→ Action item: Report each line of the data that has "VIDEO" somewhere in it.

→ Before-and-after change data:
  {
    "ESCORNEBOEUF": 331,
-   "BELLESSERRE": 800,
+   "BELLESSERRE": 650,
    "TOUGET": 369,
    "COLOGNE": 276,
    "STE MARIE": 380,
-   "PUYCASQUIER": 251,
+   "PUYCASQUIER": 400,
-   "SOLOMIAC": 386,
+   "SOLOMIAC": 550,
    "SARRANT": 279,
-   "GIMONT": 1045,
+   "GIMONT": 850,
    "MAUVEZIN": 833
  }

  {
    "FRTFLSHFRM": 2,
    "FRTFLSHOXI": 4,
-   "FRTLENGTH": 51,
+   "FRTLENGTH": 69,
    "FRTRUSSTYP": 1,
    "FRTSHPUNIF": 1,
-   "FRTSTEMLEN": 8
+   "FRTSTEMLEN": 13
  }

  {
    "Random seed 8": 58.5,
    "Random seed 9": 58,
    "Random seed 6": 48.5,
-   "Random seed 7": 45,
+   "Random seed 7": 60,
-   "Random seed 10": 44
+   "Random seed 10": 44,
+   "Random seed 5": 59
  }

---

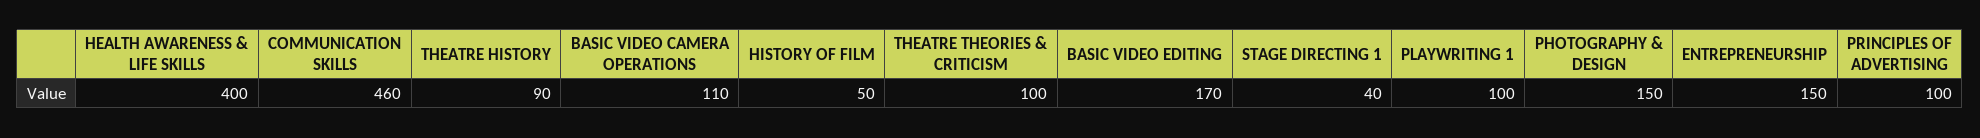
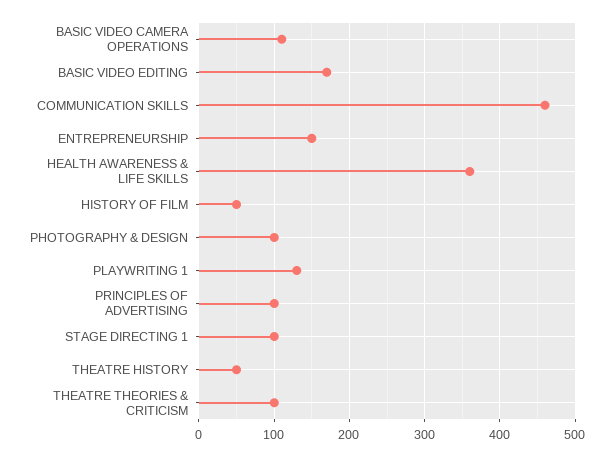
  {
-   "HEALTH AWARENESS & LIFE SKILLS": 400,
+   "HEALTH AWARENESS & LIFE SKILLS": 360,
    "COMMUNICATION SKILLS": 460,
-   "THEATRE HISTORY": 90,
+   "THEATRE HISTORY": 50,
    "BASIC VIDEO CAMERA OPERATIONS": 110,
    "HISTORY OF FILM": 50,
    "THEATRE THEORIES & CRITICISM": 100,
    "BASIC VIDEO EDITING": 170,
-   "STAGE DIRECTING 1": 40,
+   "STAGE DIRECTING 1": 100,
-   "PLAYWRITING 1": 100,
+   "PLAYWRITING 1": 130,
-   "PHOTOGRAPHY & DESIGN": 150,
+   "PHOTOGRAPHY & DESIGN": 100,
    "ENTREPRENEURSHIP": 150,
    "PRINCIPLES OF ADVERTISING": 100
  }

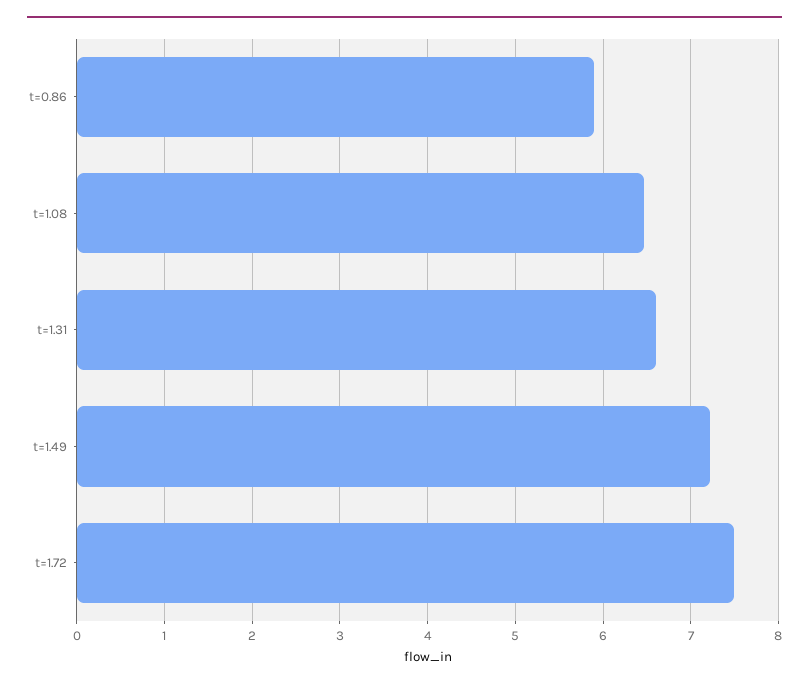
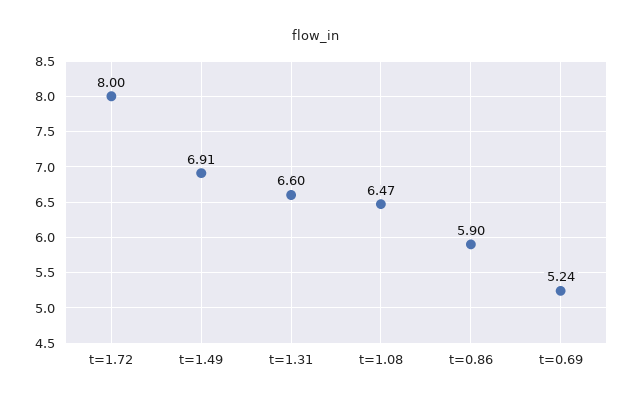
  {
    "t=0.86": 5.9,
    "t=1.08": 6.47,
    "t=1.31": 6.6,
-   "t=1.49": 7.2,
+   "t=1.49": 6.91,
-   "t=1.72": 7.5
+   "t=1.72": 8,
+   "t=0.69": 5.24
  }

→ Reply:
    "BASIC VIDEO CAMERA OPERATIONS": 110,
    "BASIC VIDEO EDITING": 170,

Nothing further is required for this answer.